Last month, the city was poised to negotiate a 5-year extension with Griffith -- until a reporter, the Chamber of Commerce president and City Council chairman started asking questions.

Barber wrote a memo to Griffith on May 3 listing three options to prepare for the end of the contract next year: put the project out nationally for bids, have the city run The Pier in-house (as it does Bayfront Center, golf courses and Sunken Gardens) or negotiate an extension with Griffith. "Following a careful review of the advantages/disadvantages of each, the city would like to pursue Option Three, and to negotiate a mutually acceptable extension of the agreement," Barber wrote.

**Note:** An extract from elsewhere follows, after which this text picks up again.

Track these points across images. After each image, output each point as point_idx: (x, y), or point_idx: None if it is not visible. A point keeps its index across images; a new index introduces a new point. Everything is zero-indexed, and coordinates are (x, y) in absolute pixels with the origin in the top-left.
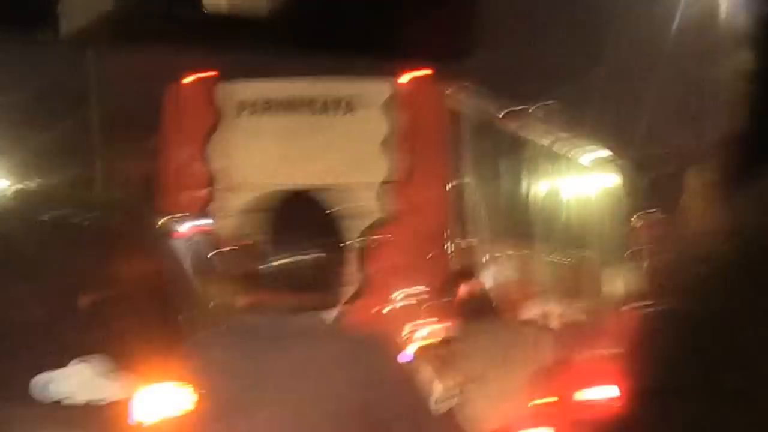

But in City Council budget discussions, Williams questioned the subsidy amounts for The Pier and other facilities. And Chamber president Russ Sloan wrote a letter to the mayor saying the contract needs to be competitively bid.

"We feel we can reasonably assure you and council that a fair bid of The Pier contract will generate both a competent bidder and a much better fee," Sloan wrote May 17. "Too much money is at stake for our city to ignore the benefits of a competitive bid."

A draft city analysis obtained under state public records law estimates the city could immediately save $187,000 per year if it took over management of The Pier. And the report notes that a national management company chosen through a bid likely would have relationships with national retailers and restaurants, whereas The Pier now is made up of tenants that are small businesses. The draft report also notes that the city could build incentives into the contract to reduce the taxpayer subsidy of The Pier. After Sloan sent his letter and a reporter interviewed the mayor, Barber sent an e-mail to Griffith May 30.

"It is the mayor's intent to take The Pier management agreement to a request for proposals," the bid process, Barber wrote.

Because downtown is booming now, not struggling as it was when Griffith's firm took over The Pier, the city is likely to have lots of interest and good proposals, Sloan said.

"I would like to see what the market could do," Sloan said.